▸ TASKS AND EXERCISES:
[1] According to the news report on the fighting in Sirte, how many members of the pro-GNA forces were killed in the clashes for control of Al-Dollar?
[2] Resume the news report on the offensive against the Islamic State group in Sirte from the point at which it stops.

▸ QUOTED PASSAGE:
==============================

TRIPOLI: Forces loyal to Libya’s unity government said Tuesday they were advancing inside the jihadist stronghold of Sirte, following the first US air strikes on Islamic State group positions in the city.
The IS bastion, located just across the Mediterranean from Europe, has been shaken by weeks of fierce clashes between jihadists and fighters allied to the Tripoli-based Government of National Accord (GNA).
The city, located 450 kilometres (280 miles) east of Tripoli, has been controlled by IS since June 2015, and its loss would be a major blow to the jihadists, who have faced a series of setbacks in Syria and Iraq.
IS has transformed the city into a training camp for Libyan and foreign militants, terrifying residents with public amputations and executions.
The pro-GNA forces said Tuesday they had gained full control of Al-Dollar, a central residential district in Sirte, after clashes that killed five of their members and wounded 17.
The announcement came after US aircraft launched five air strikes on Monday against “several targets in Sirte, hitting IS members and vehicles”, the GNA forces said in a statement.
The Pentagon said the raids were launched in response to a request from Fayez al-Sarraj, the head of the unity government.
It was unclear whether the strikes had helped the GNA fighters to gain control of Al-Dollar.

==============================

▸ EXTRACTED DATA:
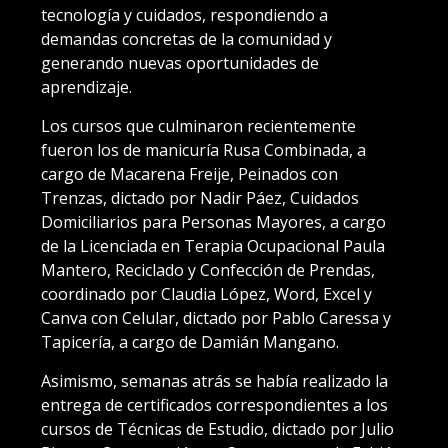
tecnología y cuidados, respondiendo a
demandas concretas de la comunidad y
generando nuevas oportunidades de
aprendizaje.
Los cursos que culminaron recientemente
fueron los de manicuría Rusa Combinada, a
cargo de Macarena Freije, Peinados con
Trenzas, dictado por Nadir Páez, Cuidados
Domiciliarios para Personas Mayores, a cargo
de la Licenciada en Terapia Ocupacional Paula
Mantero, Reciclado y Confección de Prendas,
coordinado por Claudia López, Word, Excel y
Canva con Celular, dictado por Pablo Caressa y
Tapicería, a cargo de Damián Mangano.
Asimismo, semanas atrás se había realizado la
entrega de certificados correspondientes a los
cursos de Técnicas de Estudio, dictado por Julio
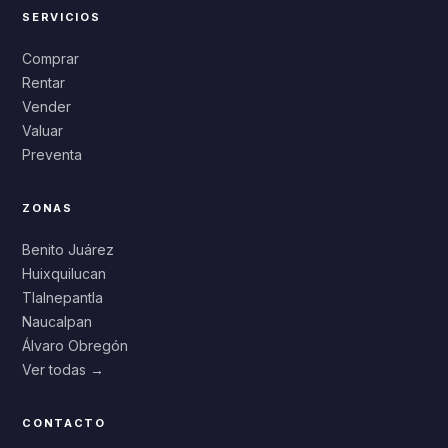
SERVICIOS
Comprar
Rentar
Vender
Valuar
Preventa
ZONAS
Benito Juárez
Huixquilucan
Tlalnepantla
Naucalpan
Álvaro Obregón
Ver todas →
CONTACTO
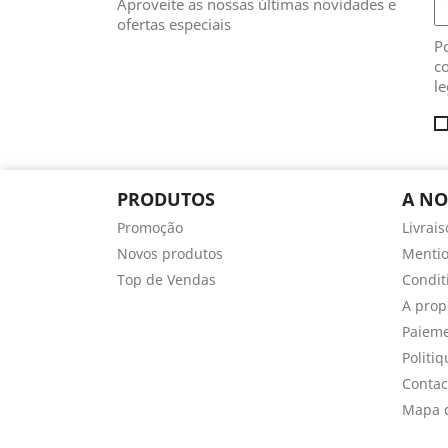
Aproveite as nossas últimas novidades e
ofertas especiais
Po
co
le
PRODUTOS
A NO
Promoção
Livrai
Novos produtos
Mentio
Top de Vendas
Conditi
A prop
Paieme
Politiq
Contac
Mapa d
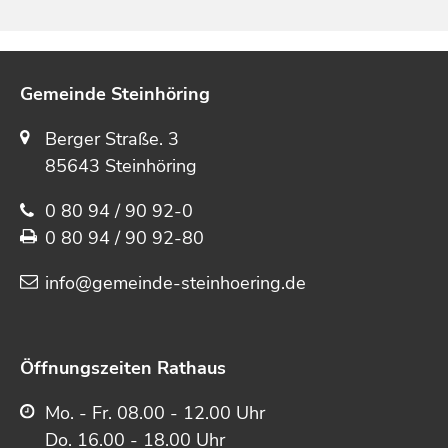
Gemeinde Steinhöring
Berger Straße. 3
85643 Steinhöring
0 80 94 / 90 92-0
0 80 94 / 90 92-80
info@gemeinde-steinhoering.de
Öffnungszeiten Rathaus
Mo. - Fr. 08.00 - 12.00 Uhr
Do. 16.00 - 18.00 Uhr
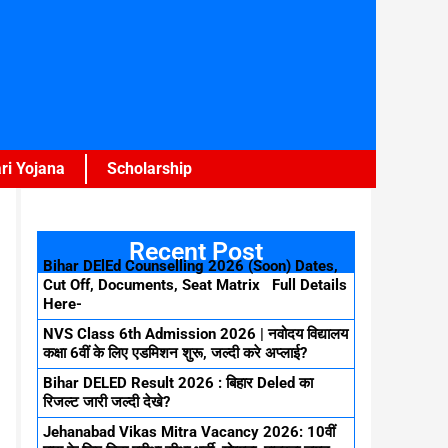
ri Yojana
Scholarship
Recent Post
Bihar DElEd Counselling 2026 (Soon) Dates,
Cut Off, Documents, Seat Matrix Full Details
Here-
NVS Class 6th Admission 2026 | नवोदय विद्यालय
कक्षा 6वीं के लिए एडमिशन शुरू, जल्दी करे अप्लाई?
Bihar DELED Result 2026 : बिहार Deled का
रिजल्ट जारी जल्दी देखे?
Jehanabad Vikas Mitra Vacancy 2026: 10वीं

==============================

▸ ANSWERS TO THE TASKS:
[1] Five members were killed, and 17 were wounded.

[2]
IS took advantage of the chaos in Libya after the 2011 ouster of longtime dictator Moamer Kadhafi to increase its presence in the oil-rich country.
The jihadists have claimed deadly attacks, including beheadings, and targeted foreign embassies.
Sarraj’s unity government emerged as the result of a UN-brokered power-sharing deal in December, but it has struggled to assert its authority across Libya.
Mattia Toaldo, a Libya expert with the European Council on Foreign Relations, said the GNA needed air support to retake Sirte from the jihadists.
“Even though they have an air force, it is not comparable to the support they can get from the US,” he said.
“Of course, this also has political implications: showing that one has external support in Libya matters,” Toaldo said.
But “while Sarraj uses this to strengthen his image there will be people asking ‘Who gave you the authorisation to ask for those strikes?'”
A rival administration based in the country’s far east has refused to cede power to Sarraj’s government since he sailed into the capital under naval escort in March.
On Monday, Sarraj visited pro-government forces in Misrata, 190 kilometres to the northwest of Sirte, his office said.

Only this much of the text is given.